Monday, September 22, 2003
Pitchess Applies to Records of Ex-Officer, Appeals Court Rules
By KENNETH OFGANG, Staff Writer/Appellate Courts
The procedures set forth in the Evidence Code for obtaining discovery of police personnel records still apply when the incident leading to the request occurred after the officer left law enforcement, the Fourth District Court of Appeal has ruled.
Div. One ruled Thursday that David Randy Abatti was entitled to an in camera hearing on his motion for disclosure of “counseling memos” in the files of former Calexico Officer Jesse Torres.
The court granted Abatti’s petition for writ of mandate and set aside Imperial Superior Court Judge Juan Ulloa’s order denying the motion, brought under Brady v. Maryland (1963) 373 U.S. 83, Pitchess v. Superior Court (1974) 11 Cal.3d 531, and the Evidence Code sections codifying Pitchess.
Abatti is charged with felonious assault, leaving the scene of an accident, and with drawing or exhibiting a firearm, all based on an incident in October 2002 in which Abatti allegedly struck the victim’s vehicle on purpose and ran him off a dirt road outside El Centro.
Earlier this year, Abatti’s attorney filed a Pitchess motion seeking various records concerning Torres from the Calexico Police Department. In a declaration, the attorney said that Torres had been listed as a witness and that records of his former employment were relevant with regard to the veracity of certain statements Torres had made incriminating Abatti.
Torres, according to the declaration, had told authorities that Abatti came into the business where Torres was working about two months after the accident and admitted having been present at the scene. A defense investigator had spoken to Torres, the attorney added, and Torres had told him that he left the police department due to a disability.
The defense argued that disclosure of Torres’ personnel records would lead to relevant and potentially exculpatory evidence by showing that Torres had a tendency to prevaricate. Counsel claimed that officers had told him, on condition of anonymity, that Torres had a tendency to exaggerate and fabricate with record to his police work and had been asked to leave the department in lieu of discipline.
The city responded that since Torres had not worked for Calexico in 12 years, the five-year limitation on discovery set forth in Evidence Code Sec. 1045(b) applied. The city also argued that the defense failed to show good cause and materiality, and that some of the material constituted psychological records for which no compelling need had been shown.
The defense in turn cited City of Los Angeles v. Superior Court (2002) 29 Cal.4th 1, which held that personnel records more than five years old are discoverable as a matter of constitutional law, but only if the defense meets the higher threshold set by Brady of showing that the information is so material it could mean things come out differently at trial.
In denying disclosure, Ulloa reasoned that good cause had not been shown.
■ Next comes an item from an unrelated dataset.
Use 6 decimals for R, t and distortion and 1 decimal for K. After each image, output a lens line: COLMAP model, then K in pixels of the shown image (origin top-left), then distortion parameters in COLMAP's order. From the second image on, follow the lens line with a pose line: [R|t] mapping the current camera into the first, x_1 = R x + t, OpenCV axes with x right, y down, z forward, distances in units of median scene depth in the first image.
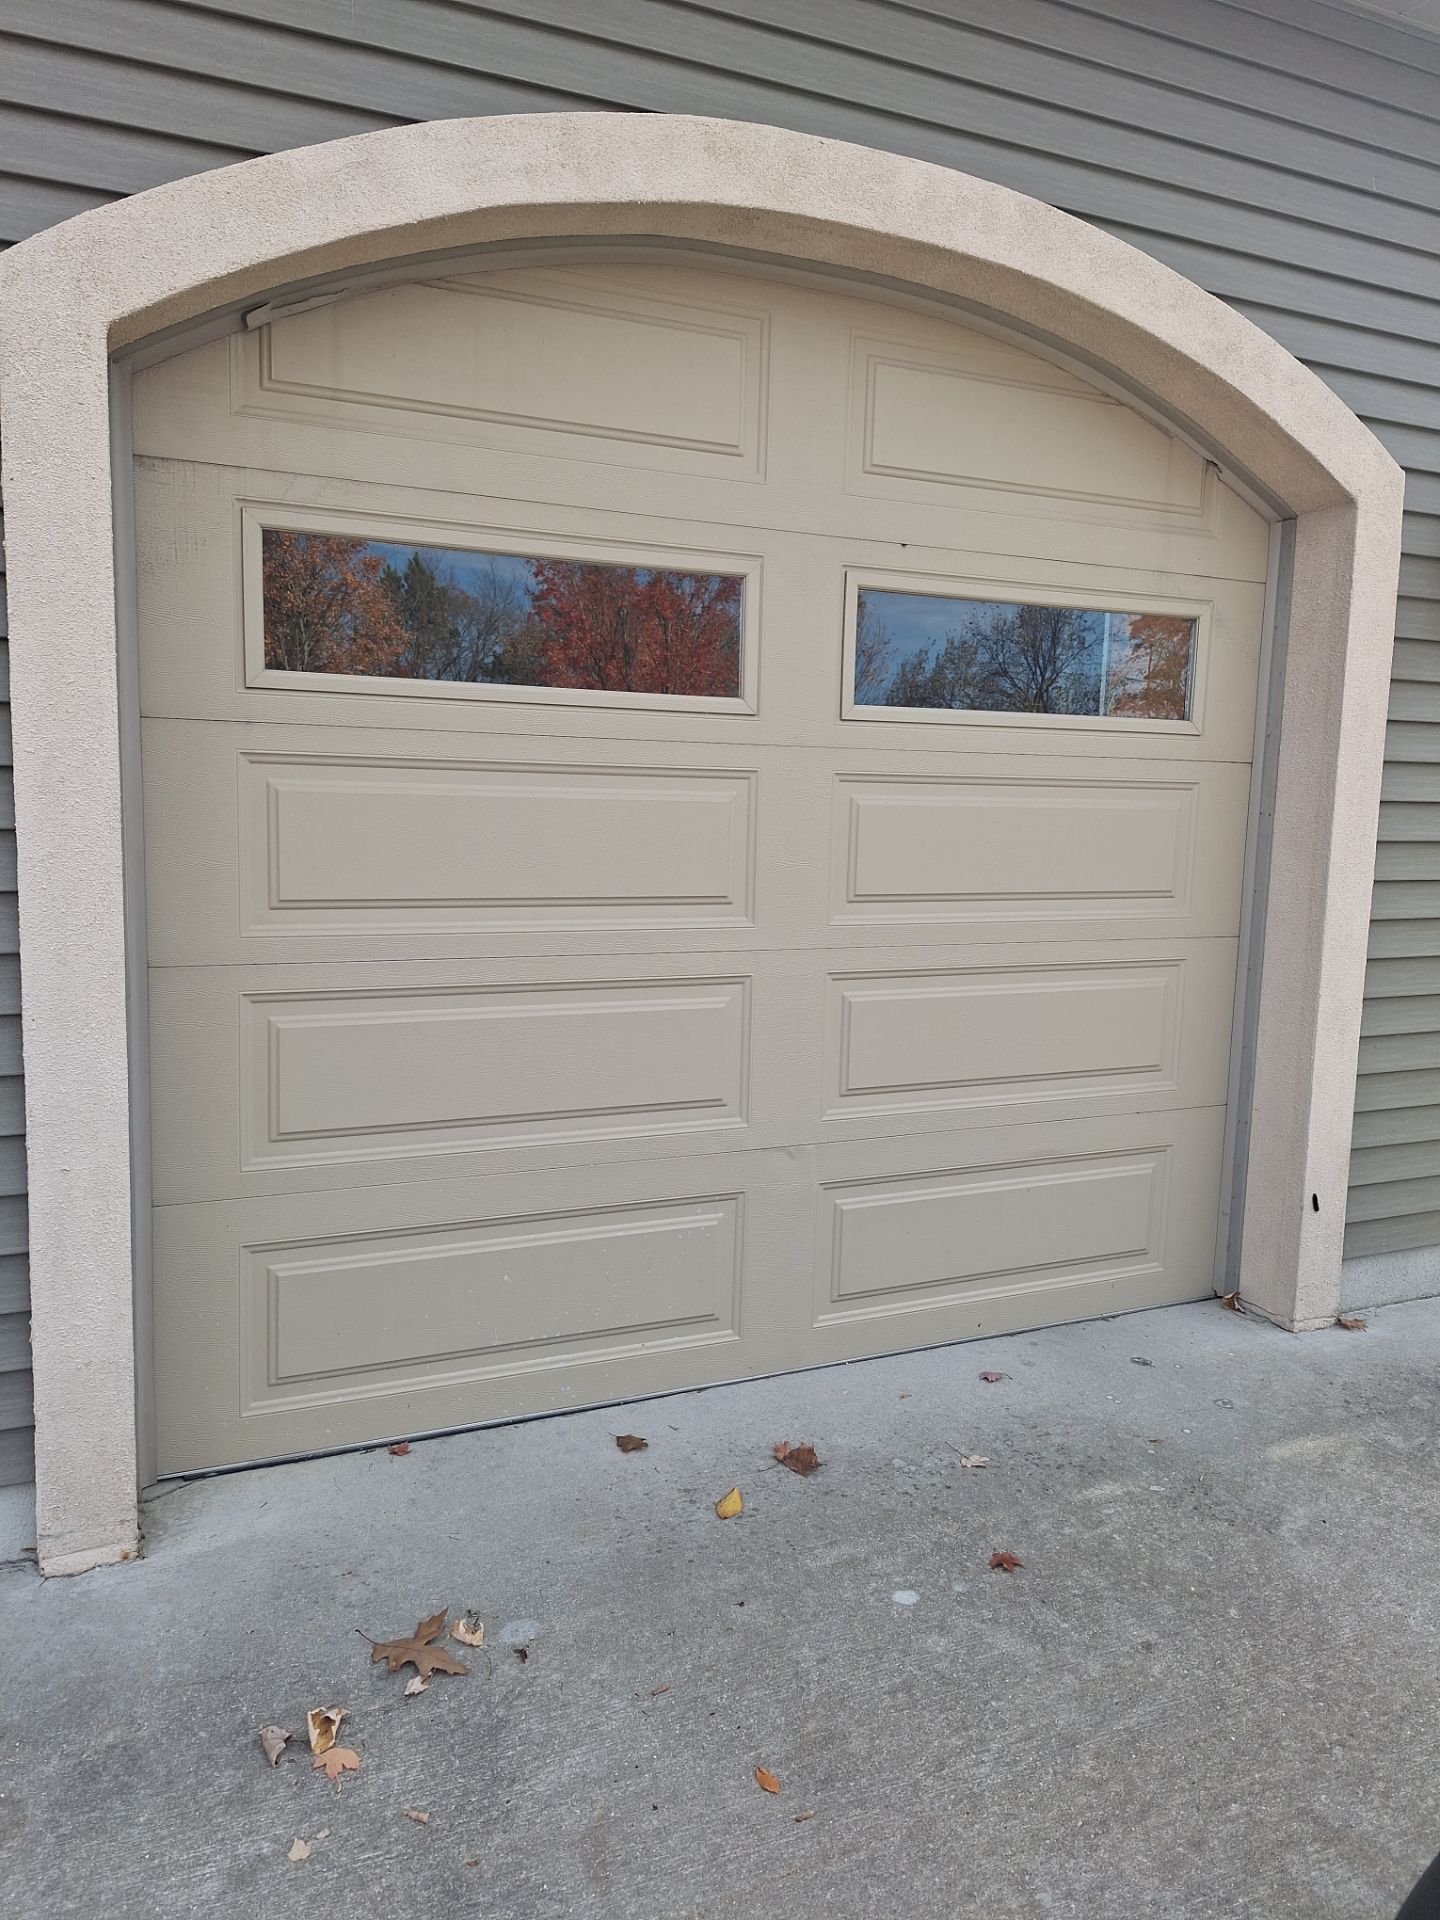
lens RADIAL K [[1583.8, 0, 720.0], [0, 1583.8, 960.0], [0, 0, 1]] dist [0.055913, -0.137062]
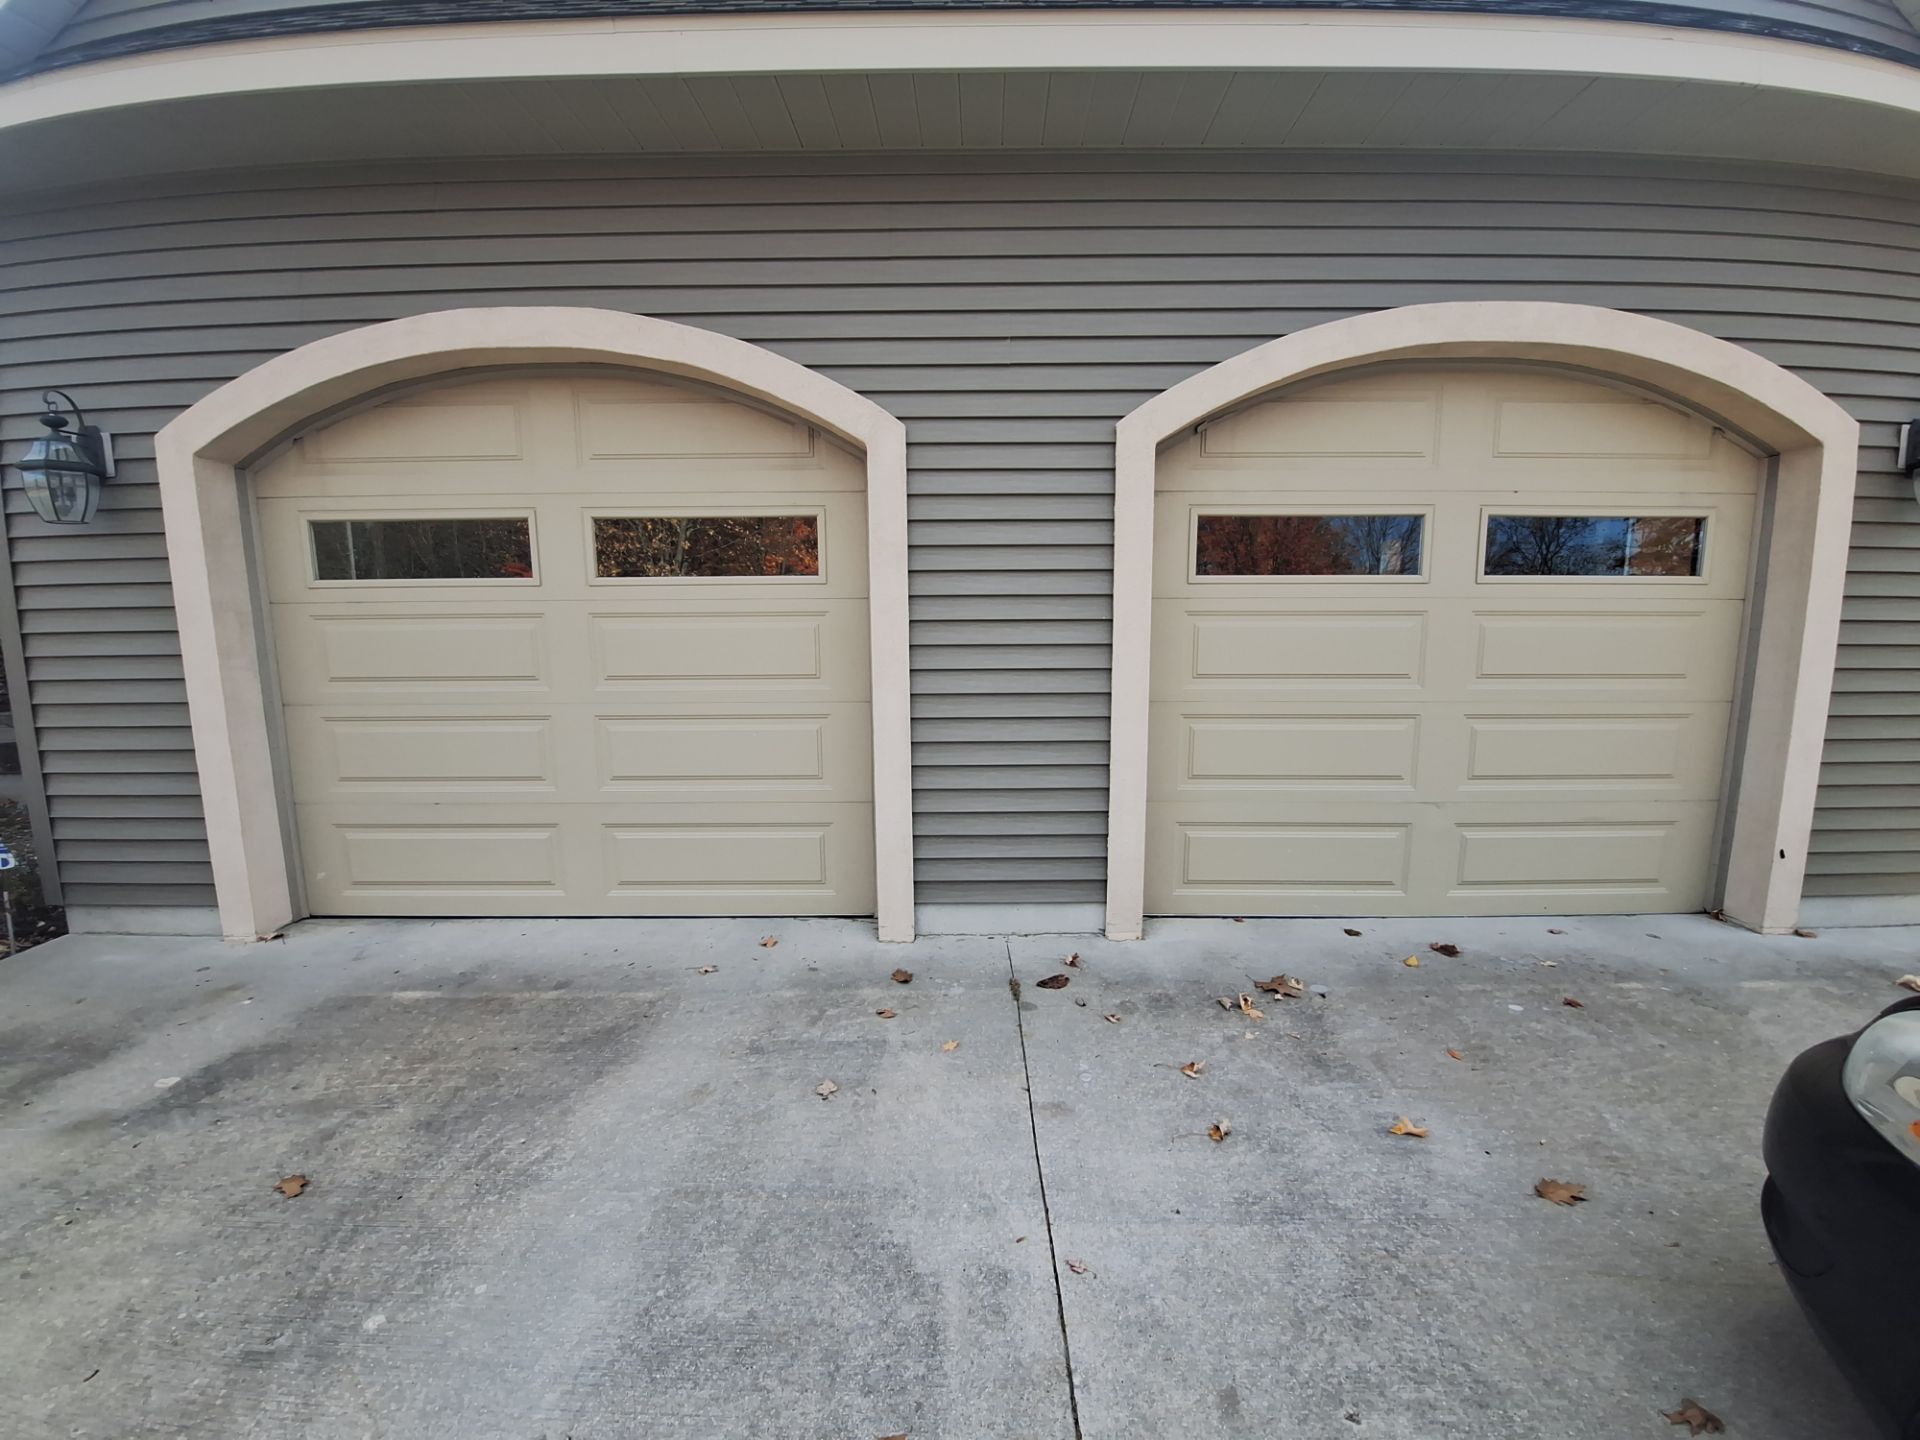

He also held that the motion was defective because Torres had not been served, and that the five-year limitation applied because the Brady threshold had not been met.
The judge also expressed concern as to whether Pitchess applied to an ex-officer.
But Justice Richard Huffman, writing for the Court of Appeal, said counsel’s declarations showed good cause and materiality on their face, and that the judge should not have turned down the “hybrid” Brady/Pitchess motion without examining the records in camera.
The declarations, Huffman said, met the Pitchess threshold because they “established a ‘plausible factual foundation’ for allegations Torres was untruthful in his report of the encounter with Abatti to the police or prosecution, put the court on notice Torres’s credibility would likely be an issue at trial, and articulated a valid theory of how the requested information might be admissible, i.e., as impeachment evidence.”
The justice further concluded that the records might constitute Brady material because a jury might acquit Abatti if it disbelieves Torres’ testimony. The fact that Torres is no longer a police officer has no bearing, the court concluded.
Huffman agreed with the trial judge that Torres was entitled to notice, but said that could be remedied by ordering the city to give him notice.
The case is Abatti v. Superior Court (People), 03 S.O.S. 5077.